A vertically-resolved canopy improves chemical transport model
predictions of ozone deposition to north temperate forests
Abstract
Dry deposition is the second-largest tropospheric ozone (O3) sink and
occurs through stomatal and nonstomatal pathways. Current O3 uptake
predictions are limited by the simplistic big-leaf schemes commonly used
in chemical transport models (CTMs) to parameterize deposition. Such
schemes fail to reproduce observed O3 fluxes over terrestrial
ecosystems, highlighting the need for more realistic treatment of
surface-atmosphere exchange in CTMs. We address this need by linking a
resolved canopy model (1D Multi-Layer Canopy CHemistry and Exchange
Model, MLC-CHEM) to the GEOS-Chem CTM, and use this new framework to
simulate O3 fluxes over three north temperate forests.
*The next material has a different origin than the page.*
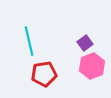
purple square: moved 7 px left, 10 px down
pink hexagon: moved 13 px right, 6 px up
We compare
results with in-situ measurements from four field studies and with
standalone, observationally-constrained MLC-CHEM runs to test current
knowledge of O3 deposition and its drivers. We show that GEOS-Chem
overpredicts observed O3 fluxes across all four studies by up to 2×,
whereas the resolved-canopy models capture observed diel profiles of O3
deposition and in-canopy concentrations to within 10%. Relative
humidity and solar irradiance are strong O3 flux drivers over these
forests, and uncertainties in those fields provide the largest remaining
source of model deposition biases. Flux partitioning analysis shows
that: 1) nonstomatal loss accounts for 60% of O3 deposition on average;
2) in-canopy chemistry makes only a small contribution to total O3
fluxes; and 3) the CTM big-leaf treatment overestimates O3-driven
stomatal loss and plant phytotoxicity in these temperate forests by up
to 7×. Results motivate the application of fully-online, vertically
explicit canopy schemes in CTMs for improved O3 predictions.